WHAT YOU HAVE TO DO – Exclude the pictures, and otherwise reproduce the data in full.

INFORMATION PROVIDED –
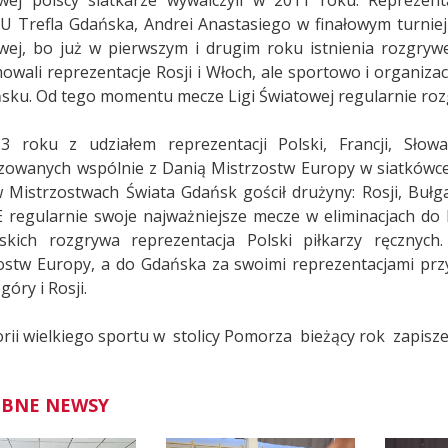
wej polscy siatkarze wywalczyli w 2011 roku. Reprezen
 Trefla Gdańska, Andrei Anastasiego w finałowym turnieju z
wej, bo już w pierwszym i drugim roku istnienia rozgrywek
owali reprezentacje Rosji i Włoch, ale sportowo i organizac
sku. Od tego momentu mecze Ligi Światowej regularnie ro
 roku z udziałem reprezentacji Polski, Francji, Słowa
zowanych wspólnie z Danią Mistrzostw Europy w siatkówce. 
w Mistrzostwach Świata Gdańsk gościł drużyny: Rosji, Bułg
 regularnie swoje najważniejsze mecze w eliminacjach do 
jskich rozgrywa reprezentacja Polski piłkarzy ręczny
ostw Europy, a do Gdańska za swoimi reprezentacjami przyj
óry i Rosji.
orii wielkiego sportu w stolicy Pomorza bieżący rok zapi
BNE NEWSY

ANSWER TO THIS PROBLEM –
wej polscy siatkarze wywalczyli w 2011 roku. Reprezen
 Trefla Gdańska, Andrei Anastasiego w finałowym turnieju z
wej, bo już w pierwszym i drugim roku istnienia rozgrywek
owali reprezentacje Rosji i Włoch, ale sportowo i organizac
sku. Od tego momentu mecze Ligi Światowej regularnie ro
 roku z udziałem reprezentacji Polski, Francji, Słowa
zowanych wspólnie z Danią Mistrzostw Europy w siatkówce. 
w Mistrzostwach Świata Gdańsk gościł drużyny: Rosji, Bułg
 regularnie swoje najważniejsze mecze w eliminacjach do 
jskich rozgrywa reprezentacja Polski piłkarzy ręczny
ostw Europy, a do Gdańska za swoimi reprezentacjami przyj
óry i Rosji.
orii wielkiego sportu w stolicy Pomorza bieżący rok zapi
BNE NEWSY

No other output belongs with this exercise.